Tuesday, January 29, 2008

Resting

No workout today; resting the knee. Tried to sleep in this morning (well, until 6:45) but woke at 6:12 and couldn't get back to sleep. Oh well. I am resting the knee today... as much as work will allow. The drive in was simply horrible. What was with the snowplows yesterday? I mean, we didn't get THAT much snow, and the roads are still terrible this morning. Then the sidewalks were horrible here at the U, and my 0.5 mile walk from car to lab was NOT fun. I was slipping and sliding all over, and by the time I got in here, yup, you guessed it, my knee was hurting again. Not as bad as yesterday, but darn it, it was doing better until then.
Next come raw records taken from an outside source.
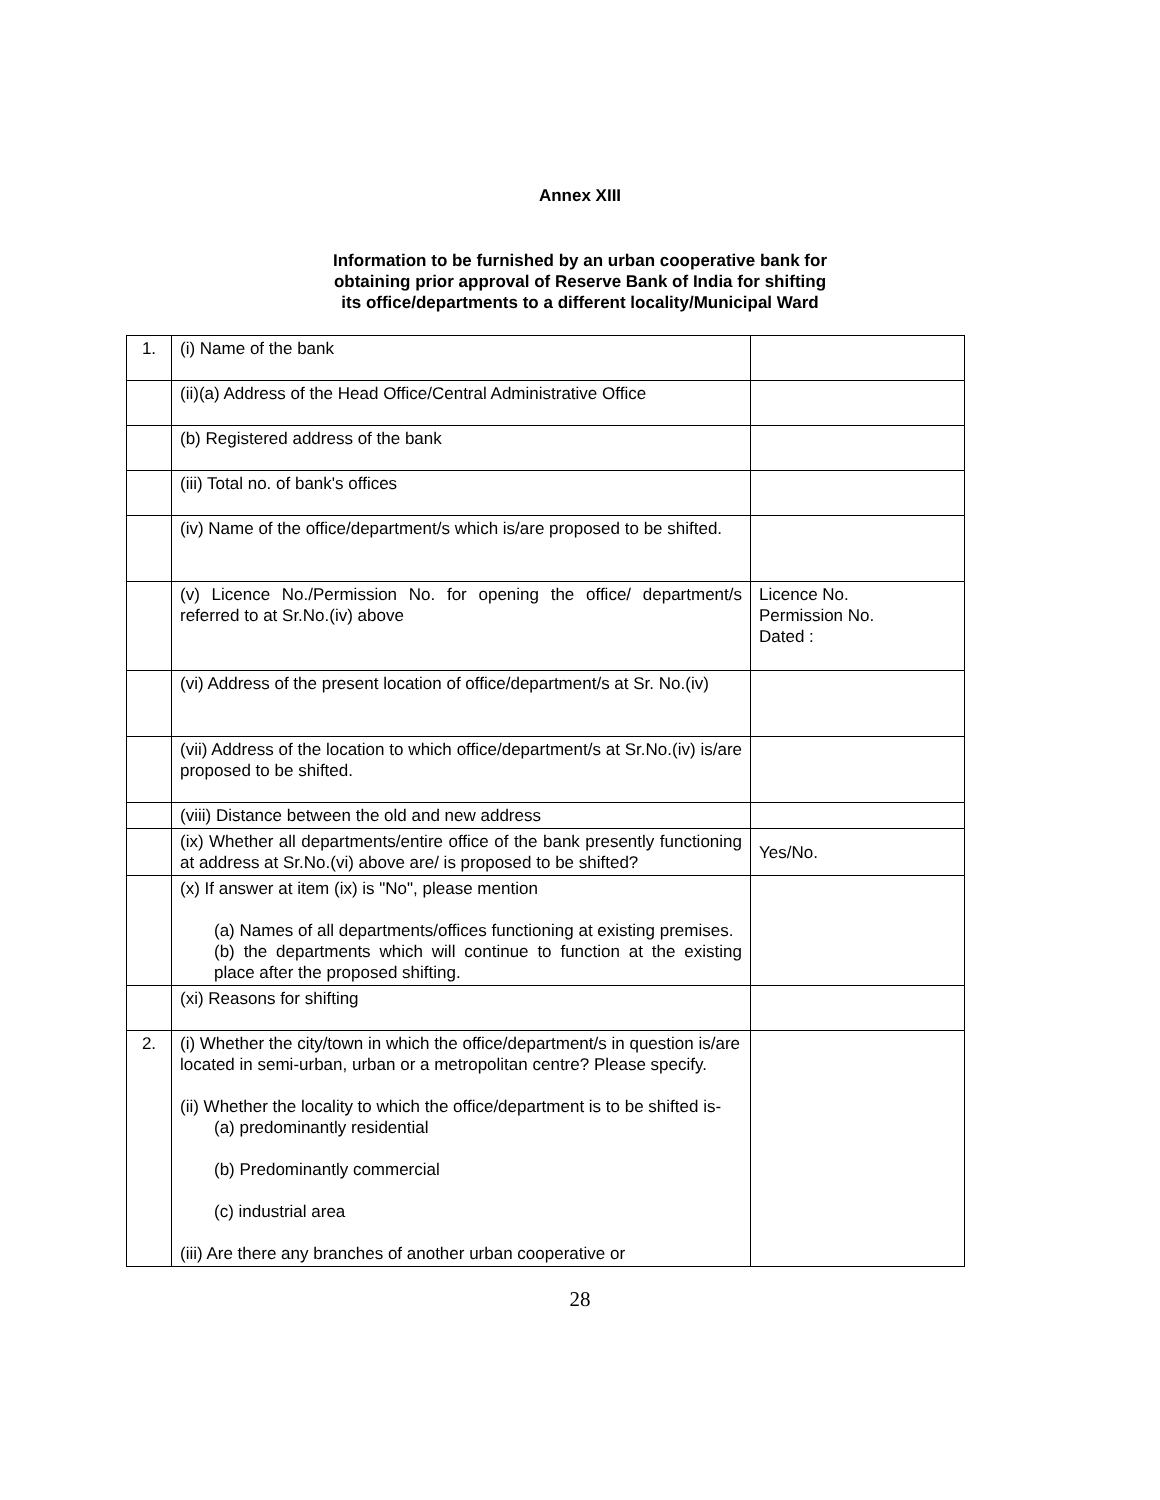Annex XIII
Information to be furnished by an urban cooperative bank for
obtaining prior approval of Reserve Bank of India for shifting
its office/departments to a different locality/Municipal Ward
| 1. | (i) Name of the bank | |
| | (ii)(a) Address of the Head Office/Central Administrative Office | |
| | (b) Registered address of the bank | |
| | (iii) Total no. of bank's offices | |
| | (iv) Name of the office/department/s which is/are proposed to be shifted. | |
| | (v) Licence No./Permission No. for opening the office/ department/s referred to at Sr.No.(iv) above | Licence No. Permission No. Dated : |
| | (vi) Address of the present location of office/department/s at Sr. No.(iv) | |
| | (vii) Address of the location to which office/department/s at Sr.No.(iv) is/are proposed to be shifted. | |
| | (viii) Distance between the old and new address | |
| | (ix) Whether all departments/entire office of the bank presently functioning at address at Sr.No.(vi) above are/ is proposed to be shifted? | Yes/No. |
| | (x) If answer at item (ix) is "No", please mention (a) Names of all departments/offices functioning at existing premises. (b) the departments which will continue to function at the existing place after the proposed shifting. | |
| | (xi) Reasons for shifting | |
| 2. | (i) Whether the city/town in which the office/department/s in question is/are located in semi-urban, urban or a metropolitan centre? Please specify. (ii) Whether the locality to which the office/department is to be shifted is- (a) predominantly residential (b) Predominantly commercial (c) industrial area (iii) Are there any branches of another urban cooperative or | |
28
Sorry if I'm sounding like a griping broken record. I guess I'm just fed up with life this week. I am going to try to have a better attitude today, because even though I don't feel like it, I know it will help.

On the bright side, I started reading Sara's YA novel "Sweethearts", and it's excellent. I'm only about halfway through, but it's really hard to put down. I was up a bit too late reading it, I must confess. I really identify with the main character in the story, as she has lost weight yet is struggling with old eating habits when new stresses come into her life. That's me, especially this week with the knee thing going on. I rely on my activity points to be able to eat enough to not feel deprived, and I'm really scared about what might happen when I don't have them. So far this week it's been a struggle. I'm staying within my points, but it's not easy. Anyway, like Jenna/Jennifer in "Sweethearts", I am wondering who I really am - the old me or the new me? I know I've changed a lot, but I still struggle with the food issues and probably always will. One thing I know for sure: I do not want to go back to who I was before. I was miserable, and the new me knows that it's worth it to put forth the effort to stay thin. Besides, my knee will get better soon hopefully in a week or two) and then I can get back to exercising. See, that's the new me talking - I want to exercise! Definite evidence of change, for which I'm really grateful.

Thanks, Sara, for your book.

2 comments:

Hunca Munca said...

Sorry about your knee. I rely on exercise too - to feel good, eat more that I want, etc. - and I know it sucks not to be able to.

Something about the snow that fell Monday was evil - the roads were worse than I've EVER seen them last night and today. Ugh. And more coming tonight...

I've been having a bummer week too. Our video camera crashed last night and we lost all our Christmas videos with the train table and everything. :-( Boooo.

Hope things start looking up soon.

Sara Z. said...

It's funny - the eating issue is kind of a side issue of the book, and there is no mention of it on the jacket copy or anything, but it was a big part of the writing and making her character. And so personal, too!

Anyway, yeah, the plows. They seemed very few and far between and it is still slush city out there. I'm so ready for this winter to be over!